For the kafka impl of mqueue some tests are failing randomly:
org.nuxeo.ecm.platform.importer.mqueues.tests.computation.TestMQComputationManagerKafka.testStopAndResume org.nuxeo.ecm.platform.importer.mqueues.tests.computation.TestMQComputationManagerKafka.testComplexTopoManyRecords org.nuxeo.ecm.platform.importer.mqueues.tests.TestAutomationKafka.testBlobAndDocumentImport
These failures were related to long delay to first partition attributions, the results is that consumers believes that there is no more messages to read,
now we wait for partition attribution before taking in account read timeout.

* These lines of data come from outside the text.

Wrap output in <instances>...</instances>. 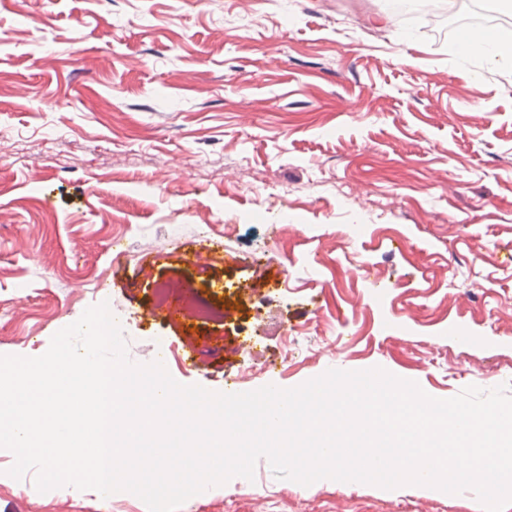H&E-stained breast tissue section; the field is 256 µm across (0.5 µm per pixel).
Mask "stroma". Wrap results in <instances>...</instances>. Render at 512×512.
Returning a JSON list of instances; mask_svg holds the SVG:
<instances>
[{"instance_id": "stroma-1", "label": "stroma", "mask_w": 512, "mask_h": 512, "mask_svg": "<svg viewBox=\"0 0 512 512\" xmlns=\"http://www.w3.org/2000/svg\"><path fill=\"white\" fill-rule=\"evenodd\" d=\"M383 0H0V355L115 302L131 361L184 385L293 388L381 367L448 399L512 386V65L467 64ZM259 178L288 189L260 198ZM344 183L349 194L336 193ZM383 202L360 237L354 199ZM288 229L275 231L280 207ZM202 230L151 249L166 224ZM202 252L205 267L190 255ZM394 287L387 303L362 278ZM212 285L203 324L166 302ZM475 344L455 342V334ZM0 512H109L7 476ZM180 512H482L477 499L277 479L259 459Z\"/></svg>"}]
</instances>
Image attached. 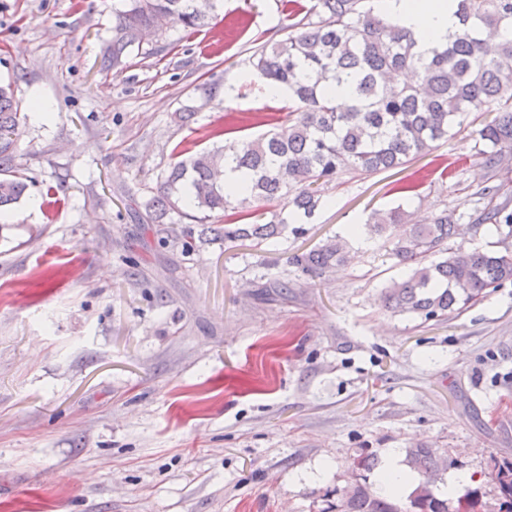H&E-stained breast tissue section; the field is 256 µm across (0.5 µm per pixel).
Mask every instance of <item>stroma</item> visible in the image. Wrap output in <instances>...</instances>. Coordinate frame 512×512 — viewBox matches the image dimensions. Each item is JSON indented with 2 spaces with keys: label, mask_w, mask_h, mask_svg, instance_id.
Returning <instances> with one entry per match:
<instances>
[{
  "label": "stroma",
  "mask_w": 512,
  "mask_h": 512,
  "mask_svg": "<svg viewBox=\"0 0 512 512\" xmlns=\"http://www.w3.org/2000/svg\"><path fill=\"white\" fill-rule=\"evenodd\" d=\"M124 0H0V81L28 115L15 164L30 187L0 213V512H312L358 453L426 446L475 476L512 459V282L444 320L384 307L408 270L353 236L376 209L467 217L448 242L501 250L473 221L491 173L469 129L409 164L325 189L310 223L258 244L191 243L189 209H147L180 150L287 120L249 56L280 39L282 0H219L193 36L101 70ZM215 83L213 95L200 90ZM46 105L44 119L34 117ZM195 109L179 125L175 112ZM416 183L418 193L406 192ZM315 277L296 255L333 239ZM343 244L338 239L330 240L320 248L295 257L297 265L316 275H322L326 270L339 265L345 259Z\"/></svg>",
  "instance_id": "stroma-1"
}]
</instances>
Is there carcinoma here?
Segmentation results:
<instances>
[{
    "mask_svg": "<svg viewBox=\"0 0 512 512\" xmlns=\"http://www.w3.org/2000/svg\"><path fill=\"white\" fill-rule=\"evenodd\" d=\"M215 8L216 0H129L113 16L101 68L120 73L131 55L153 54L160 18L192 33L209 24ZM286 11V36L256 46L252 66L268 85L288 92V123L254 138H227L173 165L151 199L155 220L182 203L202 213V235L265 242L287 223H308L328 184L404 166L433 150L472 112L491 114L471 132L485 164L512 172V0H457L458 29L427 48L363 0H316L308 10L287 0ZM338 87L348 89L350 102L336 101ZM21 119L11 85H0V209L29 188L14 166ZM226 167L239 174L237 182L224 181ZM502 189L487 185L477 192L481 221L507 227L511 237L512 197ZM462 219L444 209L427 224H412L399 205L353 225L352 234L372 238L405 226L390 255L409 274L385 289L389 307L439 320L512 281L511 249H448ZM344 259L336 239L295 262L321 275ZM405 453L414 477L406 497L375 475V454L360 453L350 463L358 487L336 498L341 512H484L477 488L466 486L454 499L436 493L440 469L431 449ZM491 479L497 512H512V461L494 462Z\"/></svg>",
    "mask_w": 512,
    "mask_h": 512,
    "instance_id": "cac0c4a2",
    "label": "carcinoma"
}]
</instances>
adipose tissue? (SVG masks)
<instances>
[{
	"label": "adipose tissue",
	"mask_w": 512,
	"mask_h": 512,
	"mask_svg": "<svg viewBox=\"0 0 512 512\" xmlns=\"http://www.w3.org/2000/svg\"><path fill=\"white\" fill-rule=\"evenodd\" d=\"M384 10L411 29L420 44L445 43L458 26L454 0H381Z\"/></svg>",
	"instance_id": "ef3b65f1"
}]
</instances>
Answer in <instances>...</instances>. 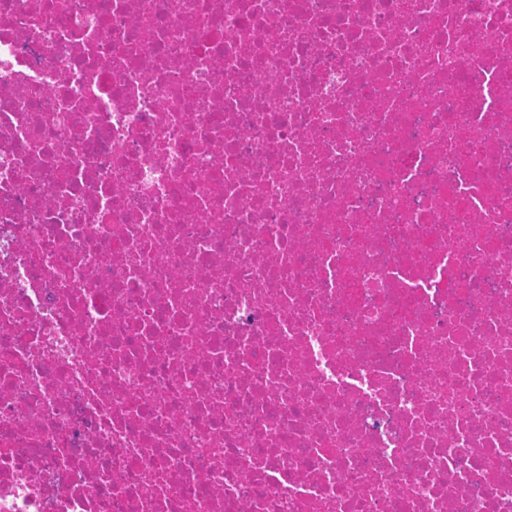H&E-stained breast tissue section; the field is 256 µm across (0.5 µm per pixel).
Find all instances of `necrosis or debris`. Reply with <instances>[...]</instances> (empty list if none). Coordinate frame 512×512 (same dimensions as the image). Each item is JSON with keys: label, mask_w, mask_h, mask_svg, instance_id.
Wrapping results in <instances>:
<instances>
[{"label": "necrosis or debris", "mask_w": 512, "mask_h": 512, "mask_svg": "<svg viewBox=\"0 0 512 512\" xmlns=\"http://www.w3.org/2000/svg\"><path fill=\"white\" fill-rule=\"evenodd\" d=\"M0 512H512V0H0Z\"/></svg>", "instance_id": "1"}]
</instances>
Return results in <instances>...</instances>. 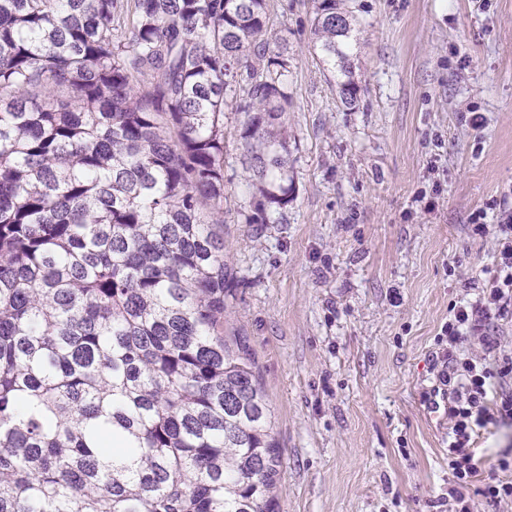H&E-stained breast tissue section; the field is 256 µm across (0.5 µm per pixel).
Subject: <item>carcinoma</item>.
Segmentation results:
<instances>
[{
    "label": "carcinoma",
    "instance_id": "obj_1",
    "mask_svg": "<svg viewBox=\"0 0 512 512\" xmlns=\"http://www.w3.org/2000/svg\"><path fill=\"white\" fill-rule=\"evenodd\" d=\"M347 0L314 52L353 109ZM268 0H0V512H274L281 455L224 336V112L294 198Z\"/></svg>",
    "mask_w": 512,
    "mask_h": 512
}]
</instances>
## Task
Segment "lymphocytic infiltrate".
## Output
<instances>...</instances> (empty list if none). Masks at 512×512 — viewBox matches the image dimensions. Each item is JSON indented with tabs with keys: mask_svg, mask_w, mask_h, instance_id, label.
Here are the masks:
<instances>
[{
	"mask_svg": "<svg viewBox=\"0 0 512 512\" xmlns=\"http://www.w3.org/2000/svg\"><path fill=\"white\" fill-rule=\"evenodd\" d=\"M470 222L476 233L492 235L496 266L478 299L459 305L444 328L448 352L442 382L452 394L448 467L457 481L450 494L459 506L458 512H473L463 489L482 465L471 450L475 430L490 424H512V395L502 396L494 406L488 400L495 380L512 375V354L502 355L494 367L486 362L487 354L500 347L498 338L488 333L491 321L512 314V208L502 205L492 213L482 210L472 214ZM468 337L477 339L481 351L458 357L455 350Z\"/></svg>",
	"mask_w": 512,
	"mask_h": 512,
	"instance_id": "1",
	"label": "lymphocytic infiltrate"
}]
</instances>
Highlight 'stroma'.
Instances as JSON below:
<instances>
[{
	"label": "stroma",
	"mask_w": 512,
	"mask_h": 512,
	"mask_svg": "<svg viewBox=\"0 0 512 512\" xmlns=\"http://www.w3.org/2000/svg\"><path fill=\"white\" fill-rule=\"evenodd\" d=\"M288 31L283 121L295 197L262 223L224 120V331L248 348L282 467L275 512H456L441 329L495 264L470 214L512 190V0H351L362 25L355 109L310 47L313 0H270ZM480 115L481 128L471 118ZM512 428L477 429L487 500Z\"/></svg>",
	"instance_id": "obj_1"
}]
</instances>
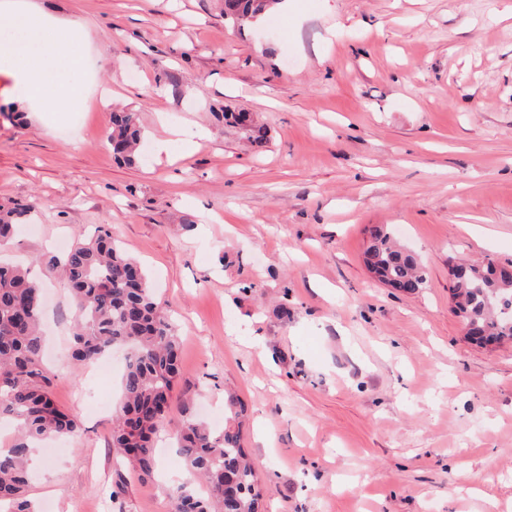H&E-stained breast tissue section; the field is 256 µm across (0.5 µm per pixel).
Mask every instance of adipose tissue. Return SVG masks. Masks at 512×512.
<instances>
[{
	"mask_svg": "<svg viewBox=\"0 0 512 512\" xmlns=\"http://www.w3.org/2000/svg\"><path fill=\"white\" fill-rule=\"evenodd\" d=\"M0 43L6 48L9 68L21 79L27 101L41 104L50 96L60 104L70 99V84L57 80L56 75L82 70L83 56L73 29L45 16L24 17Z\"/></svg>",
	"mask_w": 512,
	"mask_h": 512,
	"instance_id": "1",
	"label": "adipose tissue"
}]
</instances>
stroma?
Segmentation results:
<instances>
[{
  "label": "stroma",
  "instance_id": "obj_1",
  "mask_svg": "<svg viewBox=\"0 0 512 512\" xmlns=\"http://www.w3.org/2000/svg\"><path fill=\"white\" fill-rule=\"evenodd\" d=\"M38 13L75 25L85 57L47 112L0 69V206L35 211L0 262L45 287L52 397L79 422L31 455L38 512H171L175 427L190 408L222 432L229 389L267 512H512V342L467 339L448 275L512 264V0H288L257 27L223 0H0V27ZM116 110L143 131L131 164L103 145ZM181 126L194 150L157 157ZM377 224L420 257L419 293L365 268ZM99 225L181 339L148 483L107 445L123 368L72 358L69 296L40 261Z\"/></svg>",
  "mask_w": 512,
  "mask_h": 512
}]
</instances>
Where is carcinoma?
Returning <instances> with one entry per match:
<instances>
[{
  "label": "carcinoma",
  "instance_id": "carcinoma-1",
  "mask_svg": "<svg viewBox=\"0 0 512 512\" xmlns=\"http://www.w3.org/2000/svg\"><path fill=\"white\" fill-rule=\"evenodd\" d=\"M280 0H224V19L239 26L254 21ZM255 142L263 128L245 112L230 113ZM105 140L113 156L135 160L141 131L134 112L112 113ZM33 207L0 208V247L11 243L20 219ZM368 271L381 284L410 294L426 284L420 260L401 248L390 224L369 230L364 251ZM46 265L59 271L74 310V359L92 363L117 347L126 348L122 400L113 416L110 446L121 463L146 482L153 477L154 437L179 375L180 337L140 263L129 256L105 226L63 257ZM452 309L475 326L471 340L488 345L512 340V275L492 265H465L452 280ZM42 286L24 269L0 265V417L17 425L13 443L0 451V512H36L27 497V465L35 445L73 436L77 421L51 397L52 377L42 364L39 317ZM241 403L224 404V431L212 432L188 414L176 435L191 479L203 480L206 495L185 484L171 490L174 512H261L264 494L242 445Z\"/></svg>",
  "mask_w": 512,
  "mask_h": 512
}]
</instances>
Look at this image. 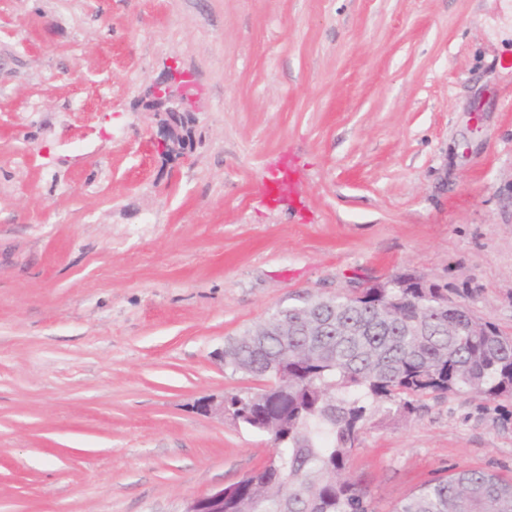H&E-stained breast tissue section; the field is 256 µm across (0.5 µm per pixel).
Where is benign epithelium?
Returning <instances> with one entry per match:
<instances>
[{
	"label": "benign epithelium",
	"mask_w": 512,
	"mask_h": 512,
	"mask_svg": "<svg viewBox=\"0 0 512 512\" xmlns=\"http://www.w3.org/2000/svg\"><path fill=\"white\" fill-rule=\"evenodd\" d=\"M194 87L178 67L167 78L154 82L144 99V108L157 116L153 144L169 158L184 157L190 144ZM182 512H224V488L185 502Z\"/></svg>",
	"instance_id": "7a95c632"
}]
</instances>
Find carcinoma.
Here are the masks:
<instances>
[{"mask_svg":"<svg viewBox=\"0 0 512 512\" xmlns=\"http://www.w3.org/2000/svg\"><path fill=\"white\" fill-rule=\"evenodd\" d=\"M316 315L323 331L284 333L268 318L224 345V369L272 380L288 350V398L265 386L228 408L268 437L271 465L225 486L224 512H377L346 476L373 404L404 413L416 404L472 392L512 398V336L474 315L464 297L412 274L331 298ZM392 512H512V478L463 469L433 479Z\"/></svg>","mask_w":512,"mask_h":512,"instance_id":"obj_1","label":"carcinoma"}]
</instances>
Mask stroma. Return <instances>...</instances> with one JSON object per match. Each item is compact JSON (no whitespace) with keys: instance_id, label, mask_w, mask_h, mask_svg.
I'll return each mask as SVG.
<instances>
[{"instance_id":"1","label":"stroma","mask_w":512,"mask_h":512,"mask_svg":"<svg viewBox=\"0 0 512 512\" xmlns=\"http://www.w3.org/2000/svg\"><path fill=\"white\" fill-rule=\"evenodd\" d=\"M199 87L195 143L141 102ZM292 194H266L281 170ZM409 273L512 334V0H0V512H182L267 437L201 406L299 295ZM512 477V399L373 405L378 512ZM167 78L154 82L144 99V108L157 116V151L173 159L183 158L190 144L193 120L191 80L177 66L169 68Z\"/></svg>"}]
</instances>
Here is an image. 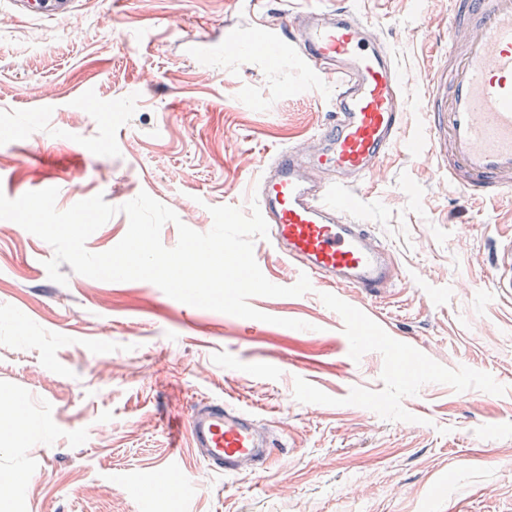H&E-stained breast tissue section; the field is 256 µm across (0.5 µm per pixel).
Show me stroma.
<instances>
[{
  "label": "stroma",
  "mask_w": 512,
  "mask_h": 512,
  "mask_svg": "<svg viewBox=\"0 0 512 512\" xmlns=\"http://www.w3.org/2000/svg\"><path fill=\"white\" fill-rule=\"evenodd\" d=\"M301 2L267 0L259 20L246 0H74L49 19L0 0V128L17 132L0 138V192L50 181L61 210L103 195L118 212L88 238L93 253L121 241L119 207L143 191L201 233L210 207L249 210L266 159L312 145L333 107L302 68L241 52L257 22ZM322 4L358 7L415 92L445 63L451 0ZM198 29L218 50L192 60L182 36ZM354 194V221L400 267L395 286L250 298L268 323L66 263L57 284L53 248L0 219V399L15 403L0 411V512H512L498 457L512 450V295L485 286L512 235V191L465 197L436 161L396 150ZM254 257L274 284L301 275L268 240ZM212 401L270 426L265 469L218 475L195 456L188 417ZM171 453L191 496H143Z\"/></svg>",
  "instance_id": "stroma-1"
}]
</instances>
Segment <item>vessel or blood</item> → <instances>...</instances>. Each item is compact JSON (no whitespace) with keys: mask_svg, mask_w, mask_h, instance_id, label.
Listing matches in <instances>:
<instances>
[{"mask_svg":"<svg viewBox=\"0 0 512 512\" xmlns=\"http://www.w3.org/2000/svg\"><path fill=\"white\" fill-rule=\"evenodd\" d=\"M69 0H13L29 15L66 16ZM456 37L448 47L446 104L434 91L412 94L393 53L353 6L307 5L265 28L249 51L273 65L304 67L334 82L333 109L318 131L317 151L275 152L256 186L268 240L310 279L376 295L399 267L367 225L347 219L351 188L397 147L412 152L402 131L406 112H422L428 129L445 128L449 181L495 200L512 190V0H453ZM493 290L512 293V240L495 248L487 276ZM190 435L197 457L216 473L263 466L272 452L268 428L236 406L195 408ZM189 485L178 458H169L149 494L181 498Z\"/></svg>","mask_w":512,"mask_h":512,"instance_id":"b4317fda","label":"vessel or blood"}]
</instances>
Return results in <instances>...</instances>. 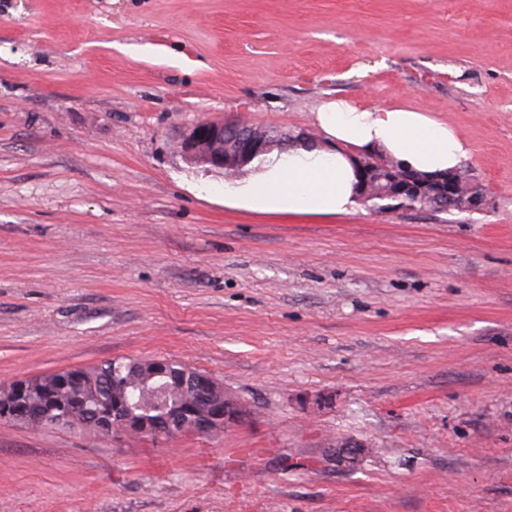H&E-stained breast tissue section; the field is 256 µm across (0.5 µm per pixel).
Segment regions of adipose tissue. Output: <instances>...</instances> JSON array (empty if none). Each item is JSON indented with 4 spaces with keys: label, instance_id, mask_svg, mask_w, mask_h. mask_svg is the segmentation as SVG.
<instances>
[{
    "label": "adipose tissue",
    "instance_id": "ef3b65f1",
    "mask_svg": "<svg viewBox=\"0 0 512 512\" xmlns=\"http://www.w3.org/2000/svg\"><path fill=\"white\" fill-rule=\"evenodd\" d=\"M312 122L320 141L295 144L250 165L244 178L225 182V204L260 213L336 216L359 201L358 155L379 154L427 177L458 170L471 155L456 129L406 106H358L333 98L320 103Z\"/></svg>",
    "mask_w": 512,
    "mask_h": 512
}]
</instances>
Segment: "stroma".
Wrapping results in <instances>:
<instances>
[{"mask_svg":"<svg viewBox=\"0 0 512 512\" xmlns=\"http://www.w3.org/2000/svg\"><path fill=\"white\" fill-rule=\"evenodd\" d=\"M336 96L456 128L485 210H238L178 148ZM124 358L251 414L0 420V512H512V0H0V386ZM114 360L103 361L99 364L69 369L55 373L28 378L36 386H40L43 395L37 394L30 408L41 411L50 398L55 396L53 382L61 373L78 375L96 384L103 395L112 393V404L99 408L96 413L88 412L79 420L70 408L54 406L44 415V419L58 426H72L80 422L84 426L93 425L99 433L112 434V432L136 435H172L180 431H192V428L182 423L188 416L197 419L195 431L203 434H218L228 426L241 421L248 414V409L229 395L224 386L202 372H193L187 368L175 367L170 359H153L149 361L153 378L168 387L181 385L195 387L207 393V405L200 411L196 404H185L191 394L179 390L168 394L169 400L179 401L183 404L174 408L167 407L158 417L150 414L136 415L131 411V404L135 400V393L129 391L128 383L116 389L118 393L105 381L107 370H111ZM48 421L38 419L35 427H55ZM185 427V428H184ZM184 428V429H183Z\"/></svg>","mask_w":512,"mask_h":512,"instance_id":"obj_1","label":"stroma"}]
</instances>
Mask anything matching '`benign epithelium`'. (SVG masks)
Listing matches in <instances>:
<instances>
[{"label": "benign epithelium", "mask_w": 512, "mask_h": 512, "mask_svg": "<svg viewBox=\"0 0 512 512\" xmlns=\"http://www.w3.org/2000/svg\"><path fill=\"white\" fill-rule=\"evenodd\" d=\"M180 149L189 159L214 168L234 171L267 151L265 137L253 126L240 122L202 119L189 126L181 135ZM389 180L394 185L391 196L399 198L420 190H428L431 201L441 206L444 202L462 200L461 209L477 212L484 209L485 197L482 190L460 172L427 180L422 185L410 175H399L396 170L387 168ZM153 378L164 387L181 385L195 387L207 393V405L201 410L197 405L181 404L153 417L149 414L136 415L131 411L135 393L123 383L119 391L112 393V403L88 412L78 419L67 407L54 406L44 415V419L58 426H72L81 423L92 425L100 433L112 432L136 435H172L183 430V420L191 416L197 419L195 431L203 434H218L228 426L241 421L248 409L229 395L224 386L202 372L174 366L169 359L149 361ZM0 418L23 426H32L22 412L5 401L0 403Z\"/></svg>", "instance_id": "benign-epithelium-1"}]
</instances>
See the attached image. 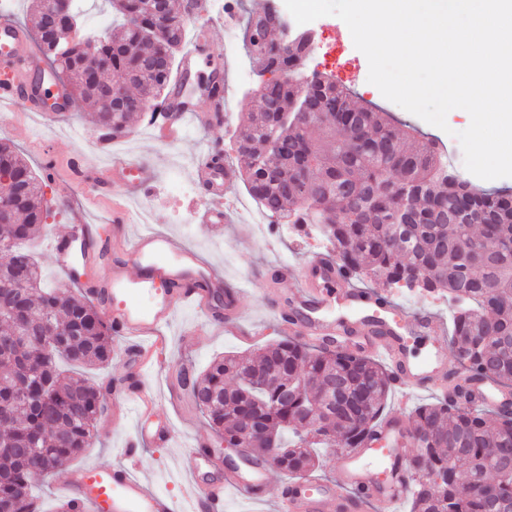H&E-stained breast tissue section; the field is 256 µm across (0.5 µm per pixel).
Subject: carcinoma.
<instances>
[{"label":"carcinoma","mask_w":512,"mask_h":512,"mask_svg":"<svg viewBox=\"0 0 512 512\" xmlns=\"http://www.w3.org/2000/svg\"><path fill=\"white\" fill-rule=\"evenodd\" d=\"M149 0H112L121 35L91 53L75 47L52 59L66 76L73 100L92 108L98 127L122 139L130 134L132 112L116 106L108 112L102 85L122 78L131 98L158 104L179 79L176 57L167 67L144 66L148 45L139 30L152 22ZM50 0H33L38 37L46 35ZM171 25L186 41V12L167 0ZM265 67L296 72L306 50V32L293 40L268 42L257 29L250 38ZM300 83L286 78L271 84L266 97L274 109L251 113L237 137L246 160L244 185L251 197L273 215L297 216V224H321L341 264L392 286L414 268L424 290L459 301L452 316V346L460 370L450 381L462 390L468 370H491L512 386V189L488 192L448 175L442 176L434 143L409 148L405 132L379 113L356 107L330 81L313 76L307 92L319 106V119L308 120L297 96ZM292 113L288 124L280 113ZM0 169L13 183L0 193V336L18 331L31 336L11 345L0 343V512H38L34 480L55 471L95 443L97 421L106 400L105 387L71 367L106 365L112 359V325L90 300L45 285L36 257L22 246L47 225L51 209L44 186L51 176L34 173L24 158L0 143ZM410 203L415 223L402 235L391 219L400 201ZM279 372L266 386L254 388L243 374ZM25 389H19L17 379ZM346 384L358 403L342 407L322 397L323 382ZM207 422L230 448L242 443L238 418L258 411L265 439L248 451L290 476L320 467L317 448L363 447L382 419L391 389L389 373L371 359L310 347L292 337L254 357L225 355L202 377L183 375ZM298 389L284 404L280 394ZM414 432L431 439L418 443L408 459L407 501L410 512H512V472L499 469L512 452V418L497 415L490 428L483 413L463 410L441 399L419 406L412 415Z\"/></svg>","instance_id":"obj_1"}]
</instances>
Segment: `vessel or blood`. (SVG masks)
I'll return each mask as SVG.
<instances>
[{
	"mask_svg": "<svg viewBox=\"0 0 512 512\" xmlns=\"http://www.w3.org/2000/svg\"><path fill=\"white\" fill-rule=\"evenodd\" d=\"M26 106L29 111L55 113L70 120L71 99L65 83L46 76L31 51L24 30L7 13H0V107ZM224 95H210L207 108L195 109L182 86H175L154 121L157 140L176 143L185 135L187 121L213 126L223 118ZM215 144L200 153L193 170L204 185L207 204L199 211L203 224H233L234 209L224 201V184L230 169L217 161ZM73 178L61 183L59 193L69 197L79 191H107L112 181L126 183L131 190L149 196L152 170L128 159H115L110 170L101 171L84 158L73 163ZM128 208L113 210L110 238H100L84 209L72 210L73 232L53 239L54 265L69 271L75 256L90 266L104 265L109 274L94 283L91 295L112 323L113 334L122 340V355L135 375H142L148 361L156 357V341L173 317L177 303L204 309L210 324L234 335H243L233 301L223 312H215L213 298L226 293L230 283L215 276L200 262L197 252L175 238L143 228L129 232ZM280 285H292V316H280L278 325L289 336H310L323 341L339 337L343 348L379 354L390 366V377L401 396L417 390L438 391L450 369L448 356L438 343L448 335L447 323L434 312L420 308L406 313L374 292L348 285L337 258L323 256L308 269L280 265L272 270ZM417 336L436 341L424 357L411 353L409 342ZM123 402L141 408L130 449L151 444L168 446L174 437L169 420L157 418L146 389L129 385L121 390ZM460 402L483 405L496 411L512 409V391L484 374L470 375L458 394ZM411 432L402 415L387 416L376 428L366 447L342 452L336 480L323 482L310 476L288 483L281 512H364L374 501L395 506L406 495L407 476L402 451ZM268 467L245 461L230 466L223 476L193 484V512H224V492L232 489L249 499L265 491ZM61 494L76 512H178L175 498L155 491L134 476L130 467L94 464L68 470L58 481Z\"/></svg>",
	"mask_w": 512,
	"mask_h": 512,
	"instance_id": "1",
	"label": "vessel or blood"
}]
</instances>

Also on test infra kafka has a 24h retention policy but this does not removes old topics, Kafka create a folder per partition, full unit test creates around 700 partitions, after dozen of executions topic creation are very slow and buggy even if we wait for topic availability for zookeeper,
there is a lag from the broker and producer may simply believe that the new partition does not exists:
12:43:28 14:43:28,709 [kafka-producer-network-thread | producer-27] WARN [NetworkClient$DefaultMetadataUpdater] Error while fetching metadata with correlation id 1 : {nuxeo-test-1499172208473-queueName=UNKNOWN_TOPIC_OR_PARTITION}
As work around a CI cleaning job as been setup https://qa.nuxeo.org/jenkins/job/System/job/cleanup-kafka/ to reset ZK and Kafka data.